#### Records to use

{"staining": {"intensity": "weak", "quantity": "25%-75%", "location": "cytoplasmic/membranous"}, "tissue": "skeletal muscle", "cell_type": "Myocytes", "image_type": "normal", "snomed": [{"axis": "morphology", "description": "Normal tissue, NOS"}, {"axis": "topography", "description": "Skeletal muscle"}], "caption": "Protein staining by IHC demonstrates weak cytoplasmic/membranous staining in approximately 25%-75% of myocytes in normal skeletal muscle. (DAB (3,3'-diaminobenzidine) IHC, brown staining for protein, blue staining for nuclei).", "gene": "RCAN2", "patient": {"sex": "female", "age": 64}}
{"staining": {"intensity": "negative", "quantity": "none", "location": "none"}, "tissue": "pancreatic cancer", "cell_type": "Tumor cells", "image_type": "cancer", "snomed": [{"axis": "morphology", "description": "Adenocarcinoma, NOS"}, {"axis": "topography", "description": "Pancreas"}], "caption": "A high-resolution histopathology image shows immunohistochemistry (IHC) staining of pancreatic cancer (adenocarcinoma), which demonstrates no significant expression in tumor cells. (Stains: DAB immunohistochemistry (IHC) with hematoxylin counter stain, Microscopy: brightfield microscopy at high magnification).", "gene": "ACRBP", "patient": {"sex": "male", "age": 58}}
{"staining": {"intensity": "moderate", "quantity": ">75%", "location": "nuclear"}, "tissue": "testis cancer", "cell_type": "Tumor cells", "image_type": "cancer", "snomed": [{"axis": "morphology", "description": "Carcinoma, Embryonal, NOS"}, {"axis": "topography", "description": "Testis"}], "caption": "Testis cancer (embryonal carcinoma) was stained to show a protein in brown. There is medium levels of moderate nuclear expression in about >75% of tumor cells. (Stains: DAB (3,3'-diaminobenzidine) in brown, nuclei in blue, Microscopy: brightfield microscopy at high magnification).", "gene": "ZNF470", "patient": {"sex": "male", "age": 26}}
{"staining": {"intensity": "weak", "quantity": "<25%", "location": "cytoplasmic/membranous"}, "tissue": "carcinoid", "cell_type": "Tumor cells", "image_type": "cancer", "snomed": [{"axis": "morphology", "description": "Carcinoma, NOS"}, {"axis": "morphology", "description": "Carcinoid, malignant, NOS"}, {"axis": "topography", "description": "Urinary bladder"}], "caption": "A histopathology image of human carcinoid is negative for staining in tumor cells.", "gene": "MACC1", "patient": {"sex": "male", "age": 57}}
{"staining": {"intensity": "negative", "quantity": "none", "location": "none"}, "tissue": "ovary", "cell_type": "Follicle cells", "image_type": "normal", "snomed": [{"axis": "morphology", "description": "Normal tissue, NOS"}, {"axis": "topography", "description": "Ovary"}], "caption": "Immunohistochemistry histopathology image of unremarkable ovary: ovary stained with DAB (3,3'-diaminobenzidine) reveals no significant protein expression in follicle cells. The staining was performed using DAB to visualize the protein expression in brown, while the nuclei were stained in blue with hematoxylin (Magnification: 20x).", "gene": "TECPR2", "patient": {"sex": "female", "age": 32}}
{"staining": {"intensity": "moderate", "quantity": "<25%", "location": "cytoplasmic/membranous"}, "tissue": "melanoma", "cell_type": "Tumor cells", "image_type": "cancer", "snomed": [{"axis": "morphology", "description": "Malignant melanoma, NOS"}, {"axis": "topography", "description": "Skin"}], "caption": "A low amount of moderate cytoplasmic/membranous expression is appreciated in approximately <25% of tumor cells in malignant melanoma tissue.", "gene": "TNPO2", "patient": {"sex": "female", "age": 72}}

########

What this task involves: The response should consist of all the entries, set down exactly.

Finished task:
{"staining": {"intensity": "weak", "quantity": "25%-75%", "location": "cytoplasmic/membranous"}, "tissue": "skeletal muscle", "cell_type": "Myocytes", "image_type": "normal", "snomed": [{"axis": "morphology", "description": "Normal tissue, NOS"}, {"axis": "topography", "description": "Skeletal muscle"}], "caption": "Protein staining by IHC demonstrates weak cytoplasmic/membranous staining in approximately 25%-75% of myocytes in normal skeletal muscle. (DAB (3,3'-diaminobenzidine) IHC, brown staining for protein, blue staining for nuclei).", "gene": "RCAN2", "patient": {"sex": "female", "age": 64}}
{"staining": {"intensity": "negative", "quantity": "none", "location": "none"}, "tissue": "pancreatic cancer", "cell_type": "Tumor cells", "image_type": "cancer", "snomed": [{"axis": "morphology", "description": "Adenocarcinoma, NOS"}, {"axis": "topography", "description": "Pancreas"}], "caption": "A high-resolution histopathology image shows immunohistochemistry (IHC) staining of pancreatic cancer (adenocarcinoma), which demonstrates no significant expression in tumor cells. (Stains: DAB immunohistochemistry (IHC) with hematoxylin counter stain, Microscopy: brightfield microscopy at high magnification).", "gene": "ACRBP", "patient": {"sex": "male", "age": 58}}
{"staining": {"intensity": "moderate", "quantity": ">75%", "location": "nuclear"}, "tissue": "testis cancer", "cell_type": "Tumor cells", "image_type": "cancer", "snomed": [{"axis": "morphology", "description": "Carcinoma, Embryonal, NOS"}, {"axis": "topography", "description": "Testis"}], "caption": "Testis cancer (embryonal carcinoma) was stained to show a protein in brown. There is medium levels of moderate nuclear expression in about >75% of tumor cells. (Stains: DAB (3,3'-diaminobenzidine) in brown, nuclei in blue, Microscopy: brightfield microscopy at high magnification).", "gene": "ZNF470", "patient": {"sex": "male", "age": 26}}
{"staining": {"intensity": "weak", "quantity": "<25%", "location": "cytoplasmic/membranous"}, "tissue": "carcinoid", "cell_type": "Tumor cells", "image_type": "cancer", "snomed": [{"axis": "morphology", "description": "Carcinoma, NOS"}, {"axis": "morphology", "description": "Carcinoid, malignant, NOS"}, {"axis": "topography", "description": "Urinary bladder"}], "caption": "A histopathology image of human carcinoid is negative for staining in tumor cells.", "gene": "MACC1", "patient": {"sex": "male", "age": 57}}
{"staining": {"intensity": "negative", "quantity": "none", "location": "none"}, "tissue": "ovary", "cell_type": "Follicle cells", "image_type": "normal", "snomed": [{"axis": "morphology", "description": "Normal tissue, NOS"}, {"axis": "topography", "description": "Ovary"}], "caption": "Immunohistochemistry histopathology image of unremarkable ovary: ovary stained with DAB (3,3'-diaminobenzidine) reveals no significant protein expression in follicle cells. The staining was performed using DAB to visualize the protein expression in brown, while the nuclei were stained in blue with hematoxylin (Magnification: 20x).", "gene": "TECPR2", "patient": {"sex": "female", "age": 32}}
{"staining": {"intensity": "moderate", "quantity": "<25%", "location": "cytoplasmic/membranous"}, "tissue": "melanoma", "cell_type": "Tumor cells", "image_type": "cancer", "snomed": [{"axis": "morphology", "description": "Malignant melanoma, NOS"}, {"axis": "topography", "description": "Skin"}], "caption": "A low amount of moderate cytoplasmic/membranous expression is appreciated in approximately <25% of tumor cells in malignant melanoma tissue.", "gene": "TNPO2", "patient": {"sex": "female", "age": 72}}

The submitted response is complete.